Even though the use of AI in weather forecasting is not widely adopted, it has gained traction in the recent years. According to many media reports, The India Meteorological Department (IMD) is aiming at utilising artificial intelligence in weather forecasting. Various tools can be used like radars and satellite footage for in-depth analysis and prediction of weather events based on AI modelling.
The use of AI here is particularly focused on issuing nowcasts, which can help in almost real time (3-6 hours) prediction of drastic weather episodes, the Director-General Mrutunjay Mohapatra stated last week. IMD may also conduct collaborative research on use of AI for weather forecasting along with other institutions in India. Thus, IMD has invited research firms to evaluate how AI be of value to enhance weather forecasting and even the Ministry of Earth Sciences is looking into its use in various weather-related projects.

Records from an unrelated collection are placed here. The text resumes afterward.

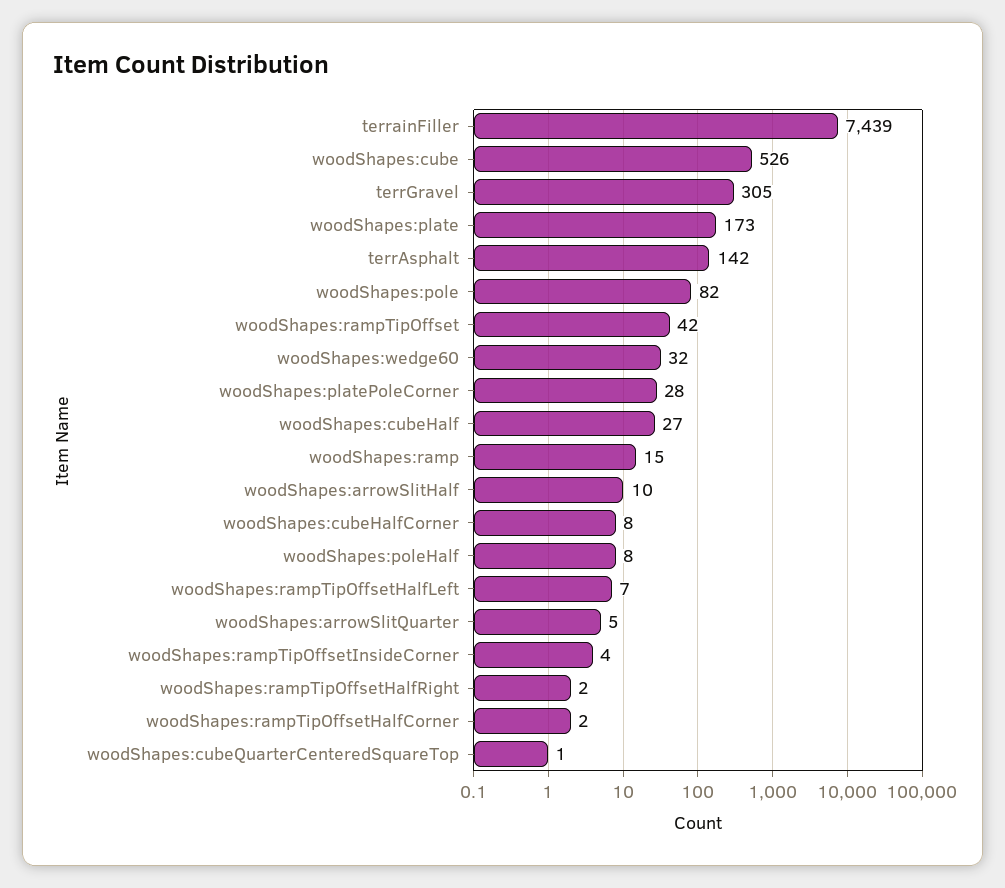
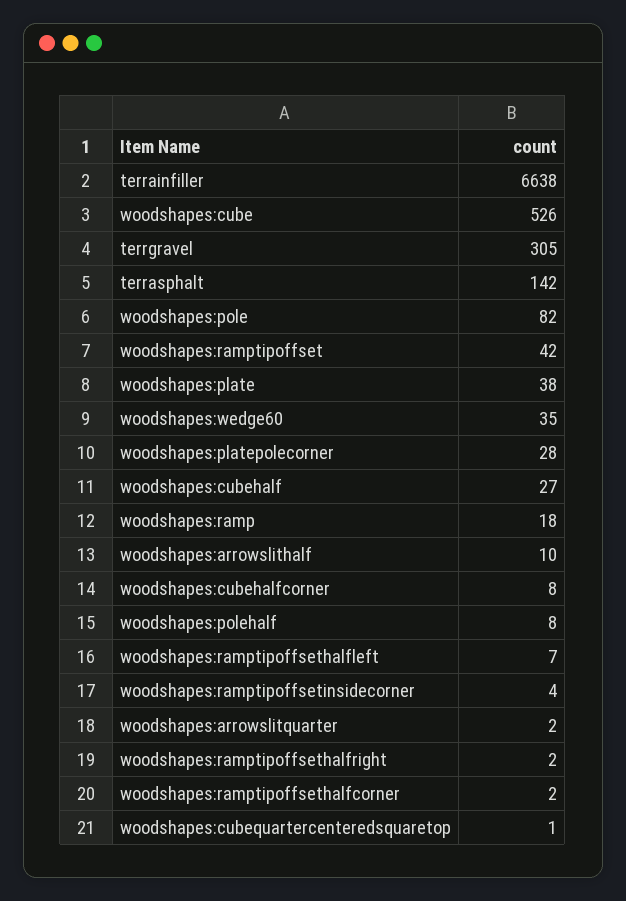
  {
-   "terrainFiller": 7439,
+   "terrainFiller": 6638,
    "woodShapes:cube": 526,
    "terrGravel": 305,
-   "woodShapes:plate": 173,
+   "woodShapes:plate": 38,
    "terrAsphalt": 142,
    "woodShapes:pole": 82,
    "woodShapes:rampTipOffset": 42,
-   "woodShapes:wedge60": 32,
+   "woodShapes:wedge60": 35,
    "woodShapes:platePoleCorner": 28,
    "woodShapes:cubeHalf": 27,
-   "woodShapes:ramp": 15,
+   "woodShapes:ramp": 18,
    "woodShapes:arrowSlitHalf": 10,
    "woodShapes:cubeHalfCorner": 8,
    "woodShapes:poleHalf": 8,
    "woodShapes:rampTipOffsetHalfLeft": 7,
-   "woodShapes:arrowSlitQuarter": 5,
+   "woodShapes:arrowSlitQuarter": 2,
    "woodShapes:rampTipOffsetInsideCorner": 4,
    "woodShapes:rampTipOffsetHalfRight": 2,
    "woodShapes:rampTipOffsetHalfCorner": 2,
    "woodShapes:cubeQuarterCenteredSquareTop": 1
  }

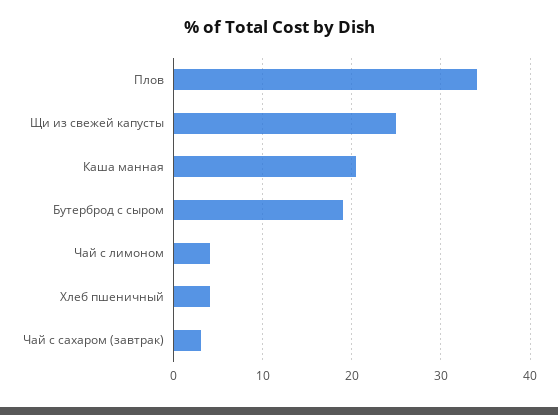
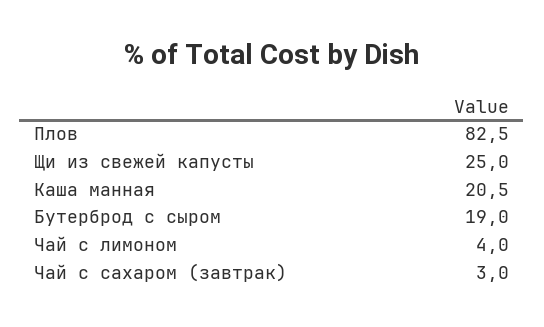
  {
-   "Плов": 34,
+   "Плов": 82.5,
    "Щи из свежей капусты": 25,
    "Каша манная": 20.5,
    "Бутерброд с сыром": 19,
    "Чай с лимоном": 4,
-   "Хлеб пшеничный": 4,
    "Чай с сахаром (завтрак)": 3
  }

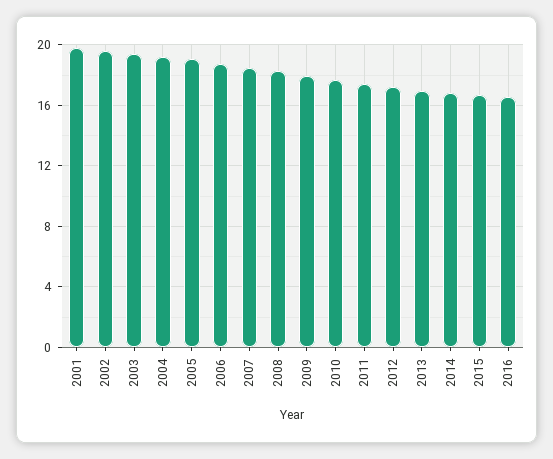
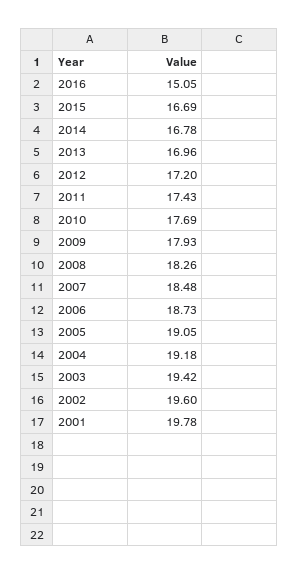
  {
    "2001": 19.78,
    "2002": 19.6,
    "2003": 19.42,
    "2004": 19.18,
    "2005": 19.05,
    "2006": 18.73,
    "2007": 18.48,
    "2008": 18.26,
    "2009": 17.93,
    "2010": 17.69,
    "2011": 17.43,
    "2012": 17.2,
    "2013": 16.96,
    "2014": 16.78,
    "2015": 16.69,
-   "2016": 16.5
+   "2016": 15.05
  }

Weather forecasting has typically been done by physical models of the atmosphere, which are uncertain to perturbations, and therefore are erroneous for big periods of time. Since machine learning methods are more robust against perturbations, researchers have been investigating their application in weather forecasting to produce more precise weather predictions for substantial periods of time.
For example, take a look at “Machine Learning for Precipitation Nowcasting from Radar Images,” where Google presented new research into the development of machine learning models for precipitation forecasting that addresses this challenge by making highly localised “physics-free” predictions that apply to the immediate future.
“Artificial intelligence helps in understanding past weather models and this can make decision-making faster,” Mohapatra told PTI.
The predictions of extreme weather phenomenon can be of tremendous value in minimising the damage caused, and plan ahead to prevent casualties. Here, the role of IMD is critical in planning against weather-relayed catastrophic events like floods, thunderstorms.
Why Use ML For Weather Forecasting?
A big advantage of machine learning is that inference is computationally inexpensive provided an already-trained model, enabling forecasts that are almost immediate and in the native high resolution of the input data.
Weather departments around the globe have comprehensive monitoring capabilities. For example, Doppler radar gauges precipitation in real-time, weather satellites furnish multispectral imaging, ground stations estimate wind and precipitation, etc. All of this is very value and using AI models better forecasting can be made versus traditional techniques. Of course, this would need more training and hiring of experts in the field of data science and machine learning, which currently lags in many institutions.
In the US, remote sensing data obtained by the National Oceanic and Atmospheric Administration (NOAA) is now attaining 100 terabytes per day. NOAA utilises this data to provide the huge weather forecasting engines that operate on supercomputers to give 1- to 10-day global forecasts.